Task statement: Return every line of the records below word for word, leaving the pictures out of your answer.

Input data:
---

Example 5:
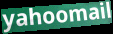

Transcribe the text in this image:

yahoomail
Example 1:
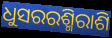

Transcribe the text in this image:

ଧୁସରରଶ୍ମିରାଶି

Correct response:
---

Example 5:

Transcribe the text in this image:

yahoomail
Example 1:

Transcribe the text in this image:

ଧୁସରରଶ୍ମିରାଶି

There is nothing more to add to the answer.